Dataset items:
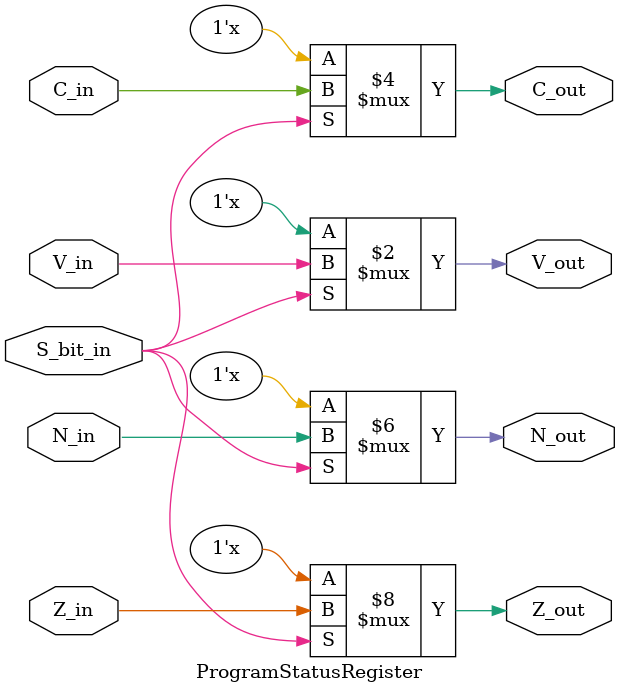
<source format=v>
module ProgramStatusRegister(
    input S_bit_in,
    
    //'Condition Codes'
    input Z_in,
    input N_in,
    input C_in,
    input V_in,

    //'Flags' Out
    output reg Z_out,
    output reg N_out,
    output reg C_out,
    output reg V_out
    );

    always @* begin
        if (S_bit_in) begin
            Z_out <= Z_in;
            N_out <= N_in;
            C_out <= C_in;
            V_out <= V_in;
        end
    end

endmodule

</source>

--

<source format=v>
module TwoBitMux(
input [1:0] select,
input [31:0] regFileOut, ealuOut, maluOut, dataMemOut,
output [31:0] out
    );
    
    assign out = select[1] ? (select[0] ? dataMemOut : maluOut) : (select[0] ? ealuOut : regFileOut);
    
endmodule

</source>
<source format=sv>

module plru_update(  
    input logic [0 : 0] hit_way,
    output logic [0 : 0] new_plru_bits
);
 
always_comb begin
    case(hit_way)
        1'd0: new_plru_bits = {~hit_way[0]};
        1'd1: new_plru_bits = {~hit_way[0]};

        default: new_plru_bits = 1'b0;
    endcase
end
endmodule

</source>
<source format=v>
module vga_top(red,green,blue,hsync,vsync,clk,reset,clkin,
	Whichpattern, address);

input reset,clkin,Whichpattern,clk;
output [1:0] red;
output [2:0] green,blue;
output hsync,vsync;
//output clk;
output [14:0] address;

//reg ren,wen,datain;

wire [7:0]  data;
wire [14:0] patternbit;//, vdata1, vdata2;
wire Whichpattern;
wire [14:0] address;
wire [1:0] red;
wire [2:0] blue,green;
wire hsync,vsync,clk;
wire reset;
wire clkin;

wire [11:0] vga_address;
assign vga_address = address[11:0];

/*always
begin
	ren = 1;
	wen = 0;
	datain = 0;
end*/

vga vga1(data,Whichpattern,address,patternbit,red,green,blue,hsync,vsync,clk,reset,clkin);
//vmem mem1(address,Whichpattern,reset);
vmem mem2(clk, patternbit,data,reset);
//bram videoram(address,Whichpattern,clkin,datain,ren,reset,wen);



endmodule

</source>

How to complete this task:
Your response should be made up of the lines in the data that contain the word "vmem".

Solution below:
//vmem mem1(address,Whichpattern,reset);
vmem mem2(clk, patternbit,data,reset);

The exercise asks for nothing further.